— Юрий Михайлович, какая у вас любимая станция метро?

— С детства обожаю «Площадь Революции». Сначала я любил моряка с маузером, потом — пограничника с собакой. Вступив в пору полового созревания, страстно увлекся спортсменкой в купальнике. До сих пор она меня волнует, хотя мне по возрасту теперь нельзя даже из дому выходить. А еще советское искусство обвиняли в бесполости! Мне нравятся конструктивистские станции первой очереди: «Парк культуры» «Кропоткинская», «Сокольники», «Красные Ворота», «Комсомольская» с панно Лансере. А мозаики, а плафоны Дейнеки!

— А из более новых?

— «Авиамоторная» выглядит стильно. «Славянский бульвар» сделан под «модерн», очень талантливо. Станция «Достоевская» чудо как хороша! А насквозь прозрачные «Воробьевы горы», парящие над Москвой-рекой! Мне, кстати, нравятся и наземные здания многих станций. Они похожи на храмы тайного подземного божества. Спустишься вниз, а там такой открывается односводчатый тоннель, что дух захватывает!

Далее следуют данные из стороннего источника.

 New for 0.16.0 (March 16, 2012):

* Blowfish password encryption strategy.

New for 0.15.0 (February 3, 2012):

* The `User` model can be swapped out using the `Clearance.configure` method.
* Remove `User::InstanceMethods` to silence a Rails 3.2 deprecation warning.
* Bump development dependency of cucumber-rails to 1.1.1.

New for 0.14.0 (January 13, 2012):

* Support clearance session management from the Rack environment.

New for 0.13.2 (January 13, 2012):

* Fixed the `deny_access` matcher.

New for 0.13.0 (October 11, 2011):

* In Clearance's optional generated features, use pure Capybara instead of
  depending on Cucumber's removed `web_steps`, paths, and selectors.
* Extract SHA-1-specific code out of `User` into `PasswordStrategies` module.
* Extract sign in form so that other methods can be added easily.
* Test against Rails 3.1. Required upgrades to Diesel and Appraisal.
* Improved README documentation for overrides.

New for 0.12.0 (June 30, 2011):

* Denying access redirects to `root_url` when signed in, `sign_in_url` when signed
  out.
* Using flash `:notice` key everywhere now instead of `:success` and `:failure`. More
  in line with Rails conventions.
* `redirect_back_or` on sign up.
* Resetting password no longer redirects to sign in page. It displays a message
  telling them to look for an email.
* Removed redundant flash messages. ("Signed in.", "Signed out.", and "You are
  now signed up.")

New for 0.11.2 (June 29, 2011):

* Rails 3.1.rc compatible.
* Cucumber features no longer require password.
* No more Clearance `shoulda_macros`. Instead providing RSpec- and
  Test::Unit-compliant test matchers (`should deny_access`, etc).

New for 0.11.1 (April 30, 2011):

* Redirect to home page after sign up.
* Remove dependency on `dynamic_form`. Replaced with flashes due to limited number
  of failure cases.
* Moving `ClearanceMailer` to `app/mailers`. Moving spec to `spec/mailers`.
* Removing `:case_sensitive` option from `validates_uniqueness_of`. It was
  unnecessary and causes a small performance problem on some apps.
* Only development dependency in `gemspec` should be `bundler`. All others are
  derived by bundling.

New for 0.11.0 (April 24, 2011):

— Вы прямо как профессиональный экскурсовод!

— А я с собой вожу справочник по архитектуре метрополитена, выпущенный по книгоиздательской программе московского правительства. Проезжая станцию, на которой давно не был, достаю книгу и освежаю в памяти — кто архитектор, кто инженер, кто автор декоративных элементов.

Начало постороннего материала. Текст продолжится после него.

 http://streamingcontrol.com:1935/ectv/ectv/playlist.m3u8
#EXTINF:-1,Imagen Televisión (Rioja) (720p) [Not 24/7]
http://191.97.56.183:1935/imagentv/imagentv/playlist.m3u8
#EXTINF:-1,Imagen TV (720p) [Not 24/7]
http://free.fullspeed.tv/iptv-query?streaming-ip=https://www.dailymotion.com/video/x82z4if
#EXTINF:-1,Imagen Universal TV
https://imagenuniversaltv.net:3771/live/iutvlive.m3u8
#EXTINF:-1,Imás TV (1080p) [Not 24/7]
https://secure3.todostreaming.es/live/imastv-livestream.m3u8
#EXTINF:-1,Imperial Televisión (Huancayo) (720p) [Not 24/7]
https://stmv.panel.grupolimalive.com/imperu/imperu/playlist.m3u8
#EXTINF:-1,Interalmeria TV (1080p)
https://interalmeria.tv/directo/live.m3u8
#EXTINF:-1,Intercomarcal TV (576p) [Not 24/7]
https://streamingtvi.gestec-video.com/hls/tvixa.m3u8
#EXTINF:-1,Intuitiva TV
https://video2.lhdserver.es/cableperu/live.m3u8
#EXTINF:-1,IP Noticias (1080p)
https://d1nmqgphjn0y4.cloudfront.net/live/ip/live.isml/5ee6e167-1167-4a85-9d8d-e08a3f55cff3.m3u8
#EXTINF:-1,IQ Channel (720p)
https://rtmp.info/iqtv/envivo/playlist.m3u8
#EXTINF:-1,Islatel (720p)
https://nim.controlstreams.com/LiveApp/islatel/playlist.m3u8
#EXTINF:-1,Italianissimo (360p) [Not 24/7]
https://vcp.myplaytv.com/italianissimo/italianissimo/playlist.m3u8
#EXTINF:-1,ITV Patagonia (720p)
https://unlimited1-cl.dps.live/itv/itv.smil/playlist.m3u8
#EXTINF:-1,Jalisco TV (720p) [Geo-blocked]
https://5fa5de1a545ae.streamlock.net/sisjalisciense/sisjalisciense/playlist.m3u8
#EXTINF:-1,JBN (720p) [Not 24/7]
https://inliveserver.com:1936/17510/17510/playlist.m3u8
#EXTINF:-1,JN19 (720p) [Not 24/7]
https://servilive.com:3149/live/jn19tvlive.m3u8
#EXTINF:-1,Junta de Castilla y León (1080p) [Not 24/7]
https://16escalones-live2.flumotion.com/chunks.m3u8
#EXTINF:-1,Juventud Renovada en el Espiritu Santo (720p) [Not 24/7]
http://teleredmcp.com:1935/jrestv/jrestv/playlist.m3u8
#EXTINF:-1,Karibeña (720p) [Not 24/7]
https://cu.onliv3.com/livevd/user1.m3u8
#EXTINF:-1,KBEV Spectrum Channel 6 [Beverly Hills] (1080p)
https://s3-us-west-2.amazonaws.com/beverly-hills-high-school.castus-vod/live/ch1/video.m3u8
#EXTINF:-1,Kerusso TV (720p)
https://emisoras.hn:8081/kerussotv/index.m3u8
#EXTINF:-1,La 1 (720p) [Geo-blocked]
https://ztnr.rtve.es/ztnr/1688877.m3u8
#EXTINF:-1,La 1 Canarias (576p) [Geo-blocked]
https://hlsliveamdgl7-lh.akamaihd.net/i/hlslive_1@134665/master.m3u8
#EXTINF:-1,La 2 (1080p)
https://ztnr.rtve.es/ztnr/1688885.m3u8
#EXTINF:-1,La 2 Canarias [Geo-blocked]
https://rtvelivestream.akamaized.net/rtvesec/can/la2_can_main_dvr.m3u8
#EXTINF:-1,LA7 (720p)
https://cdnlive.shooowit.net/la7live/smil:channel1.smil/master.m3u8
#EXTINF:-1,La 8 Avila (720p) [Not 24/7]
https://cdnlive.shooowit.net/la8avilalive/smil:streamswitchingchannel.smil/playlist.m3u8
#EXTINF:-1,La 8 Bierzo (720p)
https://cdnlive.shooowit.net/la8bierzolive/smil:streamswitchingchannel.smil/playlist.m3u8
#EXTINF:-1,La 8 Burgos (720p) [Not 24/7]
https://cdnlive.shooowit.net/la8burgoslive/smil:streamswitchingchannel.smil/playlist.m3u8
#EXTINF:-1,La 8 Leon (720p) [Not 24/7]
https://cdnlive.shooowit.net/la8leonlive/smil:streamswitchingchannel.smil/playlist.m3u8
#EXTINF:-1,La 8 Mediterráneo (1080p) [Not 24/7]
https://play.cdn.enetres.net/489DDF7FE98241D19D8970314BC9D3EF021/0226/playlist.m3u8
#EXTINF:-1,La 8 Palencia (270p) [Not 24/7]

— Вас часто отрывают от чтения?

— Не скажу, что мне проходу не дают, но иногда узнают. Попадаются любители моих книг и спектаклей по ним…

— И о чем чаще всего с вами заговаривают?

— Вспоминают «Парижскую любовь Кости Гуманкова». Эта повесть — самое популярное мое произведение — с 1991 года переиздавалась 35 раз. Когда в 2001 году вышел роман «Замыслил я побег…», спрашивали, остался ли в живых, сорвавшись с балкона, мой главный герой. А если жив, что с ним будет: останется с женой или сбежит к юной любовнице. С 2008 по 2012 год выпытывали, когда же выйдет третья, последняя часть «Гипсового трубача».

После публикации «Любви в эпоху перемен» в 2015 году огорчались, что я заставил героя после всех пережитых разочарований еще и умереть. Благодарят за честное описание советских времен в романе «Веселая жизнь, или Секс в СССР». Иногда хотят поделиться своим любовным опытом полувековой давности. Слушаю с интересом до ближайшей остановки. Теперь постоянно спрашивают, с какой стати Эдуард Бояков исключил из репертуара мои пьесы «Как боги…» и «Особняк на Рублевке», шедшие во МХАТе имени Горького с аншлагом. Я отвечаю: «Отомстил за мою принципиальность».